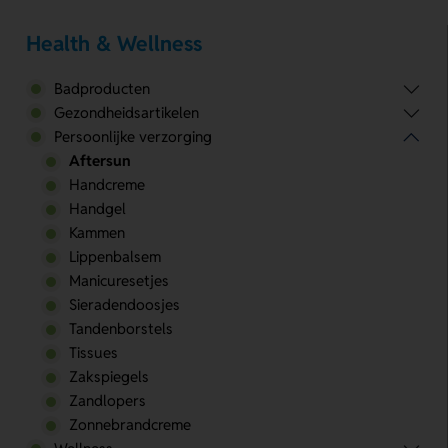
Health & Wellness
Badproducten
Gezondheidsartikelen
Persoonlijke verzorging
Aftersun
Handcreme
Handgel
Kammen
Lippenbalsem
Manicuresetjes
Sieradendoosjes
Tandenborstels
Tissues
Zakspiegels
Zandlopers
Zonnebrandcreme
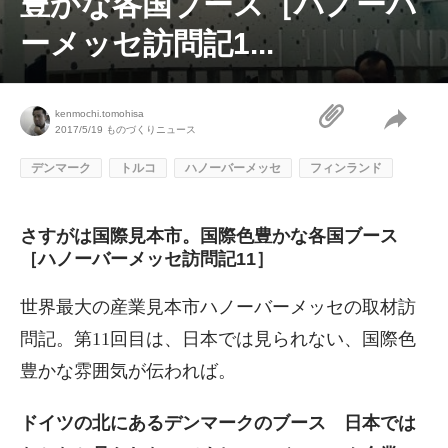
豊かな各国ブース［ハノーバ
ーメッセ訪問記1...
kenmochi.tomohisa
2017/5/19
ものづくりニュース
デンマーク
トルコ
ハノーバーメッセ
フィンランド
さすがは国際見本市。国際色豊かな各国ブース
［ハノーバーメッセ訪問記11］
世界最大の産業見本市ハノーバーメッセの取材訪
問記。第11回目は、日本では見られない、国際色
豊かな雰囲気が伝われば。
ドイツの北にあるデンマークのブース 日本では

*-*-*

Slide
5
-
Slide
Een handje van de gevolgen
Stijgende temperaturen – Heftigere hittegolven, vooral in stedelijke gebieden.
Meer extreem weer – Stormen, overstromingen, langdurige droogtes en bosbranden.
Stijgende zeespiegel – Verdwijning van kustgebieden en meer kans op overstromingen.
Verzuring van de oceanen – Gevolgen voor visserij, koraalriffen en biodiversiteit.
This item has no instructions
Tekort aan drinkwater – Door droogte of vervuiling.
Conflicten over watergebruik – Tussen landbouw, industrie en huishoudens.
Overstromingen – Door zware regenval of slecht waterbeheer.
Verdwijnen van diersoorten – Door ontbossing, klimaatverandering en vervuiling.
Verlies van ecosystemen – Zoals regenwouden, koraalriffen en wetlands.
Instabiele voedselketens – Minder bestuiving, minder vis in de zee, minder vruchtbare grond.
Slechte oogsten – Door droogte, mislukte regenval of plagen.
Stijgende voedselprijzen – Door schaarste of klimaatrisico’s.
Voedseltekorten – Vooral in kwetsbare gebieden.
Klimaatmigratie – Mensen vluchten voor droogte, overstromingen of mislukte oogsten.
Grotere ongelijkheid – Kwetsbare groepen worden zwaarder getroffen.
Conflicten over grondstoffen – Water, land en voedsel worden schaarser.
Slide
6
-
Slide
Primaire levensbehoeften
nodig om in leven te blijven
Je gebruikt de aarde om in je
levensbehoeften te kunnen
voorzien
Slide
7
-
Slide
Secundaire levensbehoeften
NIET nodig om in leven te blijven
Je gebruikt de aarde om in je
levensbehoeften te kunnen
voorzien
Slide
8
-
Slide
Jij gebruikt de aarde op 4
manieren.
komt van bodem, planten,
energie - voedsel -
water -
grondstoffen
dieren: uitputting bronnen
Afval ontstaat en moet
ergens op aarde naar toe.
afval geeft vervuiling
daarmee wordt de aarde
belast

*-*-*

# TO DO:
Because only one stretch of the records is wanted, please output the lines from the one holding "Health & Wellness" through the one holding "ドイツの北にあるデンマークのブース 日本では" exactly, both included, and leave every picture out.

# RESULT OF THIS EXERCISE:
Health & Wellness
Badproducten
Gezondheidsartikelen
Persoonlijke verzorging
Aftersun
Handcreme
Handgel
Kammen
Lippenbalsem
Manicuresetjes
Sieradendoosjes
Tandenborstels
Tissues
Zakspiegels
Zandlopers
Zonnebrandcreme
豊かな各国ブース［ハノーバ
ーメッセ訪問記1...
kenmochi.tomohisa
2017/5/19
ものづくりニュース
デンマーク
トルコ
ハノーバーメッセ
フィンランド
さすがは国際見本市。国際色豊かな各国ブース
［ハノーバーメッセ訪問記11］
世界最大の産業見本市ハノーバーメッセの取材訪
問記。第11回目は、日本では見られない、国際色
豊かな雰囲気が伝われば。
ドイツの北にあるデンマークのブース 日本では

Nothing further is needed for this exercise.